The lyrics of the chorus mention Biblical concepts such as Heaven, Judgment Day (Last Judgment), and justification, leading many to believe that the song had Judaic and Christian origins. Specifically, it contains a notable line about using religion ("Do it in the name of Heaven") as an excuse for prejudice or violence, indicating that doing so will not necessarily be viewed as righteous by God when facing the Last Judgment.
"One Tin Soldier" was recorded by Skeeter Davis in 1972, earning her a Grammy nomination for Best Female Country Vocal and major chart success in Canada.

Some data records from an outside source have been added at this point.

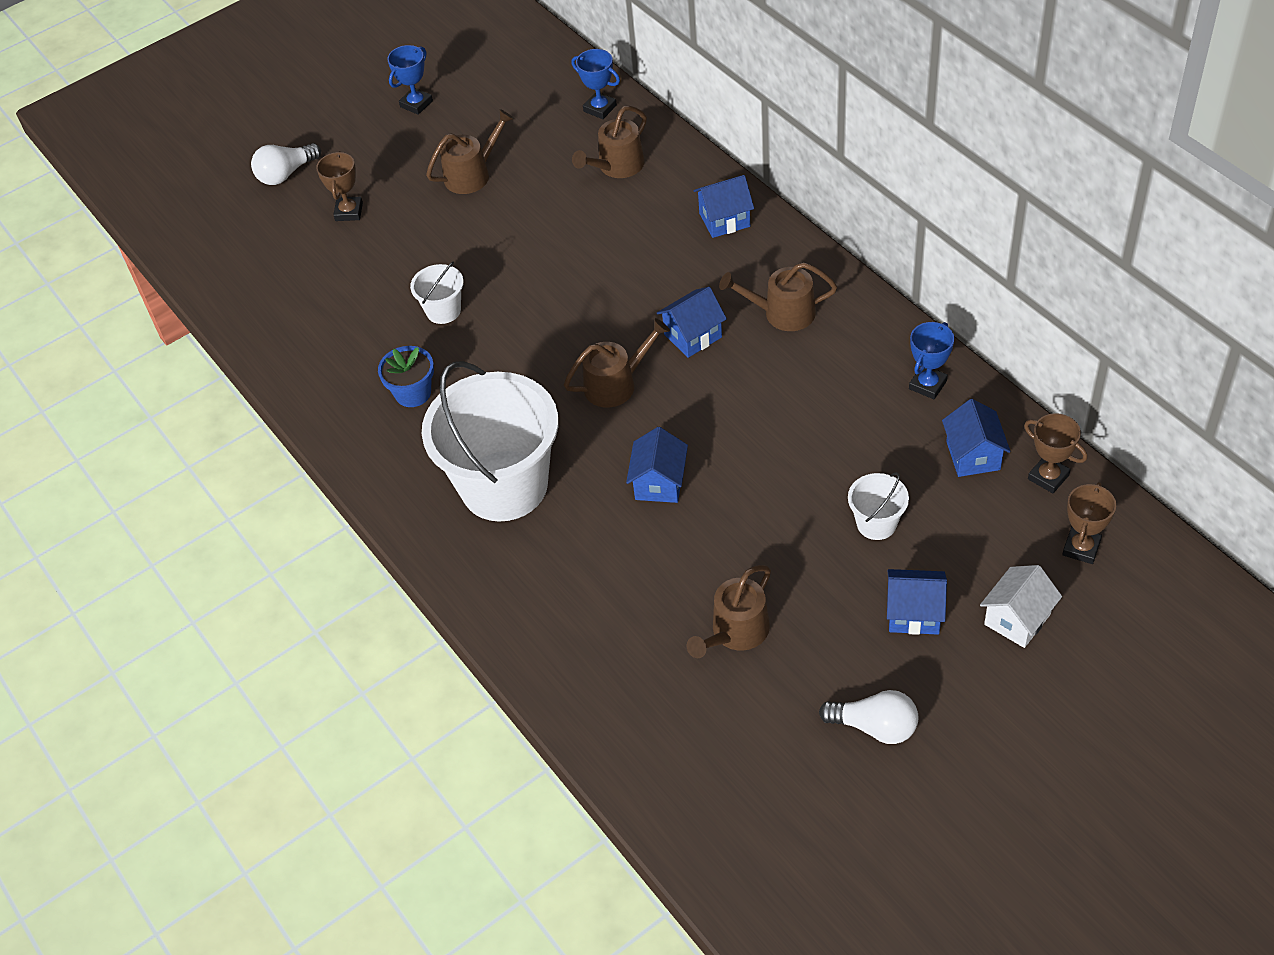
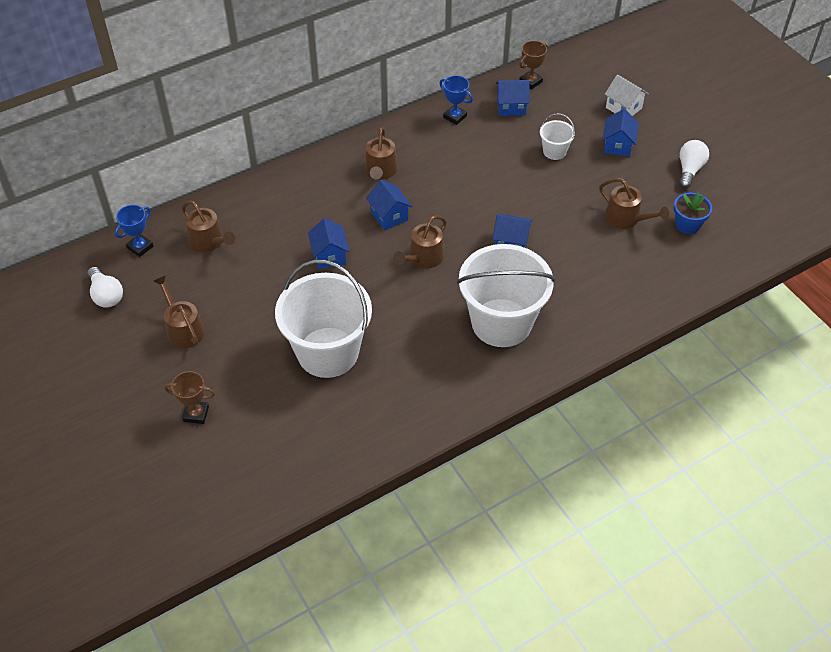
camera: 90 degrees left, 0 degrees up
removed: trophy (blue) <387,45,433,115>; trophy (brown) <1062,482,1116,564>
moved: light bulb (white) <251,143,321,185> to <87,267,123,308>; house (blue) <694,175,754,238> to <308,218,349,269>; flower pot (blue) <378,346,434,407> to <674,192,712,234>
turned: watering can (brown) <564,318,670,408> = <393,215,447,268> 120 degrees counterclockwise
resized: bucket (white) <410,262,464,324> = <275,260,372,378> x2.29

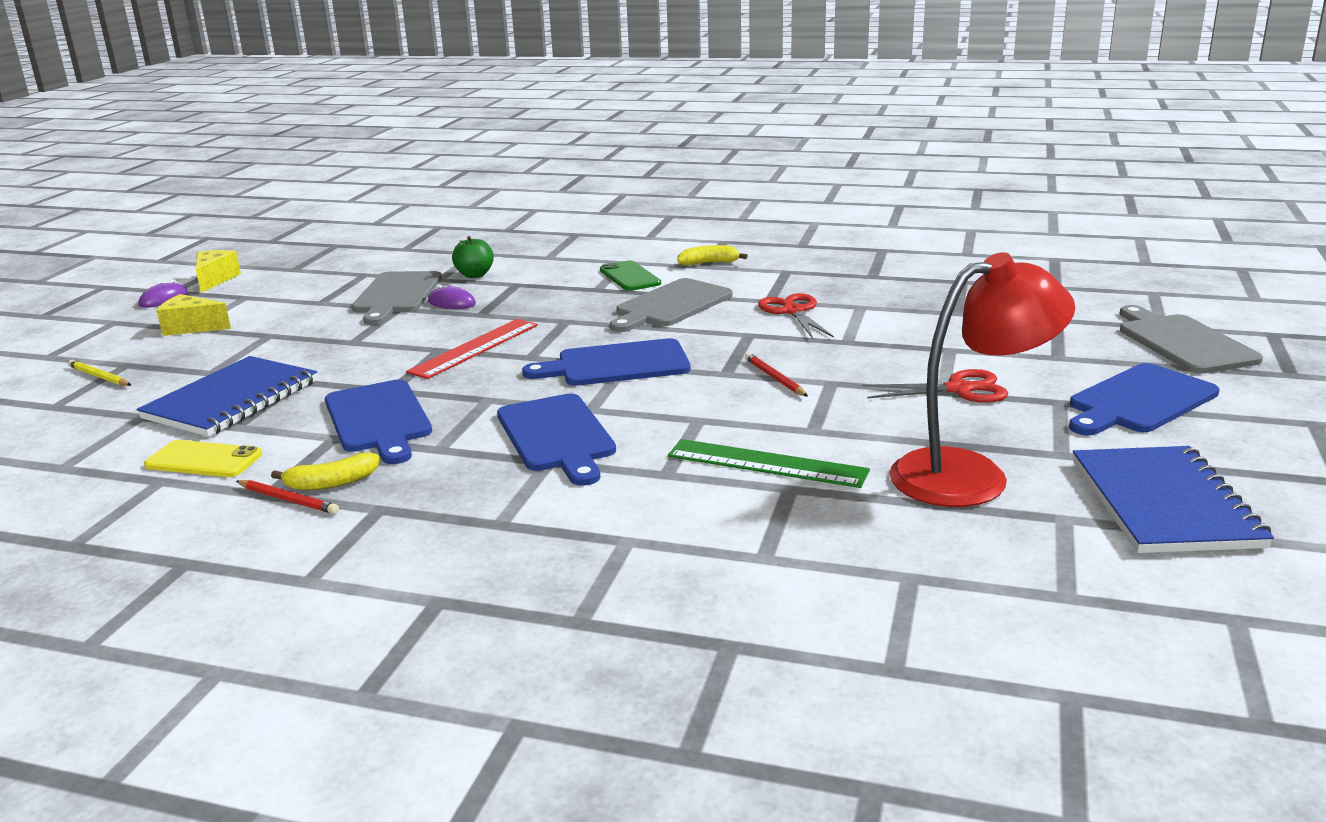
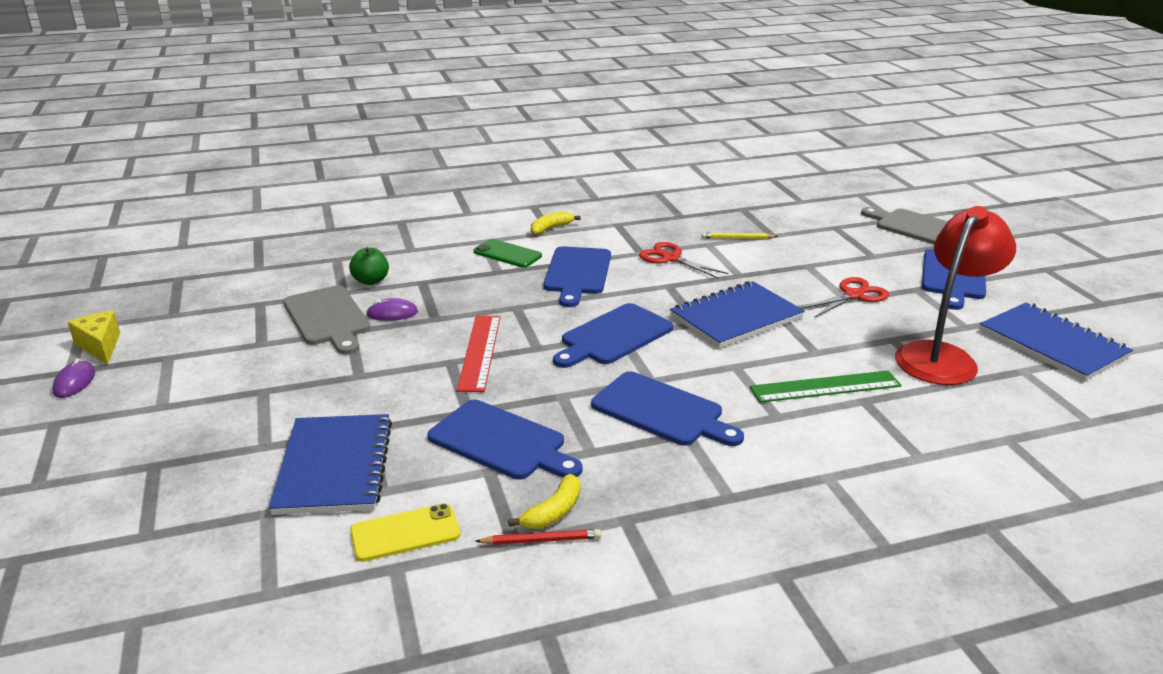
camera: 35 degrees left, 5 degrees up
removed: cheese (yellow) <156,294,231,336>
moved: pencil (yellow) <68,360,131,386> to <702,232,778,239>
replaced: pencil (red) <745,353,808,397> to notebook (blue) <670,281,805,348>
recoloured: cutting board (grey) <610,278,733,332> to cutting board (blue) <544,246,611,307>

An animated version of the song, sung by singing duo Sonny & Cher, was created by animator John David Wilson for The Sonny and Cher Comedy Hour.
Comedienne Roseanne Barr parodied the song on her 1990 album I Enjoy Being a Girl.
The song has been covered by other groups, including Gimp, Me First and the Gimme Gimmes, and Killdozer. Actress Brittany Murphy, in character as Luanne Platter, sang the song on the King of the Hill soundtrack. This song was also covered by Voices for Peace, a band consisting of a group of voice actors including Greg Ayres and Tiffany Grant.
The progressive bluegrass band Bluegrass Alliance, fronted by mandolin player Sam Bush and guitarist Tony Rice, also covered the song at bluegrass festivals in the early 1970s, as seen in a YouTube video from a 1971 festival.
Jinx Dawson of the band Coven sang the song at a 1971 session with the film's orchestra as part of the soundtrack for the Warner Brothers movie Billy Jack. Jinx asked that her band, Coven, be listed on the recording and film, not her name as a solo artist. This Warner release, titled as "One Tin Soldier: The Legend of Billy Jack," reached #26 on Billboard's Hot 100 in fall 1971, only to be pulled from the charts by the Billy Jack film producers as it was moving up due to legal squabbles over the rights to the recording.
The full Coven band then reluctantly re-recorded the song for their MGM album. Thus the MGM album containing a second version of this song displayed their whited-out faces on the cover, contrived again by the film's producer Tom Laughlin. The recording then hit the charts again in both 1973 and 1974 after the end of the Vietnam War but before the release of the film The Trial of Billy Jack. The Coven recording was named Number One All Time Requested Song in 1971 and 1973 by the American Radio Broadcasters Association. A slightly different version recorded by Guy Chandler (titled "One Tin Soldier (The Legend of Billy Jack)") charted in summer 1973.